**Instructions to follow:** Leave the pictures out and return every line below exactly.
---
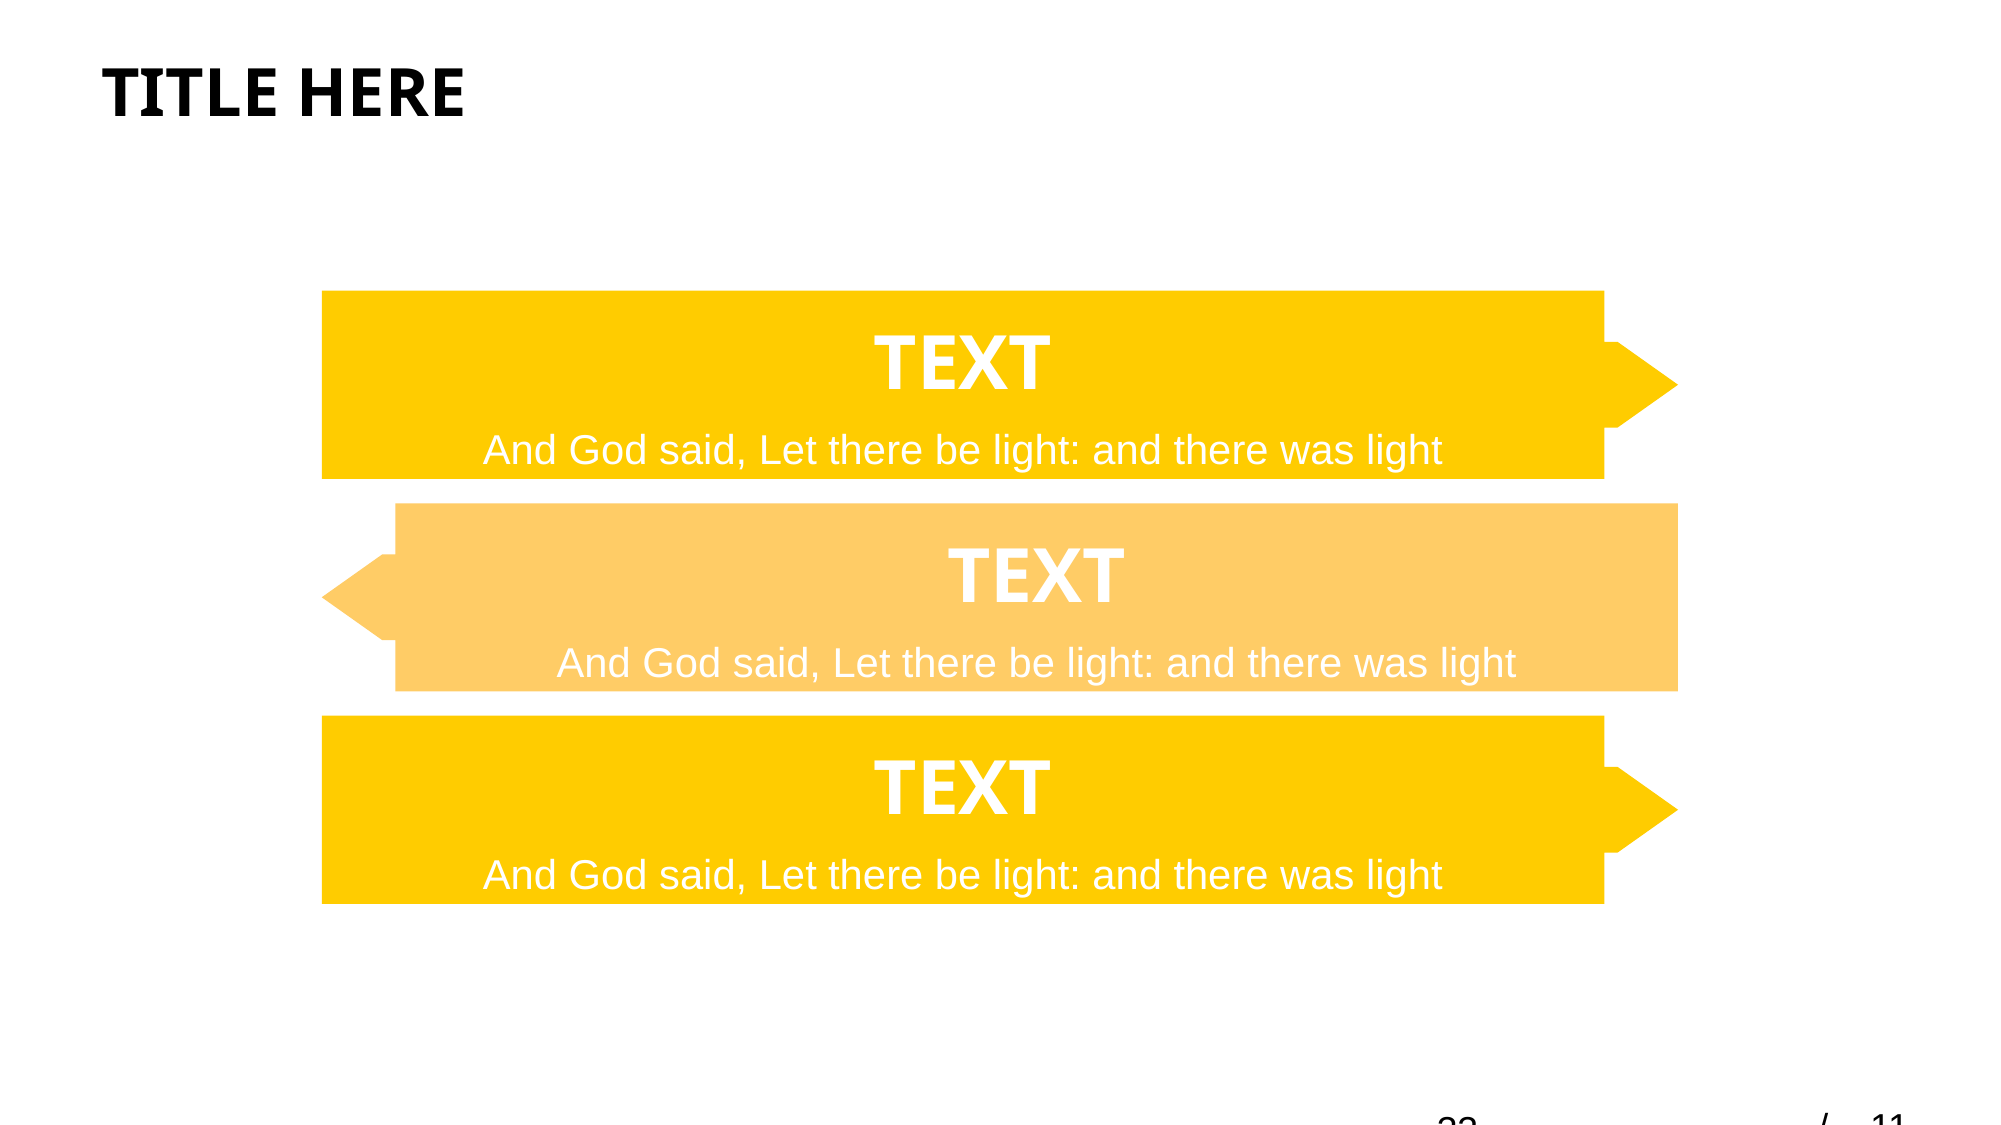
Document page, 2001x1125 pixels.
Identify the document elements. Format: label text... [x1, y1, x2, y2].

footer / 11 [1803, 1095, 2000, 1123]
text_box TEXT And God said, Let there be light: and there was light [319, 288, 1681, 481]
text_box TEXT And God said, Let there be light: and there was light [319, 501, 1681, 694]
slide_number 33 [1422, 1098, 1810, 1125]
title TITLE HERE [86, 42, 1914, 161]
text_box TEXT And God said, Let there be light: and there was light [319, 713, 1681, 906]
---
**Task result:**
Document page, 2001x1125 pixels.
Identify the document elements. Format: label text... [x1, y1, x2, y2].

footer / 11 [1803, 1095, 2000, 1123]
text_box TEXT And God said, Let there be light: and there was light [319, 288, 1681, 481]
text_box TEXT And God said, Let there be light: and there was light [319, 501, 1681, 694]
slide_number 33 [1422, 1098, 1810, 1125]
title TITLE HERE [86, 42, 1914, 161]
text_box TEXT And God said, Let there be light: and there was light [319, 713, 1681, 906]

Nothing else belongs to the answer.